The measures in this bill may sound very familiar to those opposite. That's because they're virtually identical to the amendments introduced by those opposite in 2017 and then reintroduced in 2019. Both times, under the watch of those opposite, those bills were allowed to lapse, failing to even be debated. The previous government had years to bring the measures forward for debate and pass them. It didn't. On these matters of corruption and bribery, there can be no leeway. We must be vigilant. The stakes are too high. Australia's international reputation for world-leading corporate governance, including antibribery provisions, must be protected, and this bill does that. Indeed, the fact that this bill will help the government to crack down on bribes that are built into seemingly legitimate contractual arrangements is a particular positive.

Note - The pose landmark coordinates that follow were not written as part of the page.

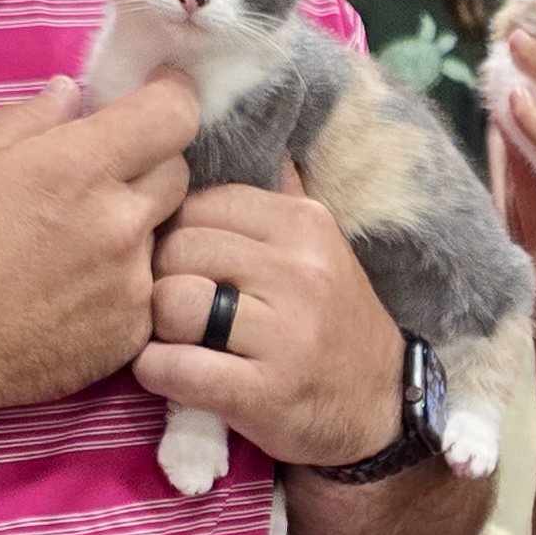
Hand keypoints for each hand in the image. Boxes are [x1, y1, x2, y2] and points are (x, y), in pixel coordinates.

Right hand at [0, 73, 197, 420]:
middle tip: (99, 176)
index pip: (173, 114)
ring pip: (161, 232)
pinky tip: (71, 290)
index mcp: (78, 167)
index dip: (175, 95)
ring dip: (133, 225)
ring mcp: (132, 281)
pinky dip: (121, 280)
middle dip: (148, 162)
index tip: (164, 89)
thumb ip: (26, 117)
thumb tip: (72, 95)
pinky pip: (147, 287)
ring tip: (74, 243)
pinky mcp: (132, 329)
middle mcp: (120, 222)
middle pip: (176, 171)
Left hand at [137, 168, 406, 468]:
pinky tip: (174, 372)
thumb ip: (278, 197)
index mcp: (306, 225)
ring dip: (158, 327)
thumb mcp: (320, 248)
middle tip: (179, 305)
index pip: (203, 203)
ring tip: (178, 337)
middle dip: (163, 278)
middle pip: (178, 250)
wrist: (378, 405)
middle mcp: (299, 271)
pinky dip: (157, 371)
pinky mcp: (263, 392)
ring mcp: (284, 334)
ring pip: (170, 303)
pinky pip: (172, 367)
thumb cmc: (332, 321)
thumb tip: (242, 129)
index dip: (180, 232)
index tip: (191, 263)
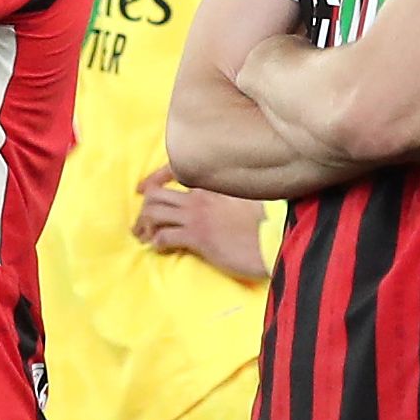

What makes this bill particularly critical is recent reports of millions of taxpayer dollars allegedly being paid to foreign officials through suspicious contracts between private companies and subcontractors engaged by the Department of Home Affairs on Nauru and in Papua New Guinea. These are allegations of suspicious contracts during the time when the now Leader of the Opposition was the Minister for Immigration and Border Protection and the Minister for Home Affairs. He was in charge. He knew what was going on, one would assume. Reports suggest that the Department of Home Affairs may have disregarded what was effectively a bribe disguised as a legitimate contractual arrangement. This happened, as I said, when the now Leader of the Opposition was the Minister for Home Affairs. He had responsibility. Furthermore, when the now Leader of the Opposition was in his role as the Minister for Home Affairs, he knew that his department had a multimillion-dollar regional processing contract with a man who'd been charged by the AFP with foreign bribery. Even if the Leader of the Opposition claims that he did not know about the bribery at the time, these contracts became a matter of public record in September 2018. In September 2018 Mr Bhojani, who was associated with Radiance International, was charged by the AFP for foreign bribery. In August 2020 he was convicted, after pleading guilty. The department continued to pay Mr Bhojani millions of taxpayer dollars and extended contracts with his company during this period.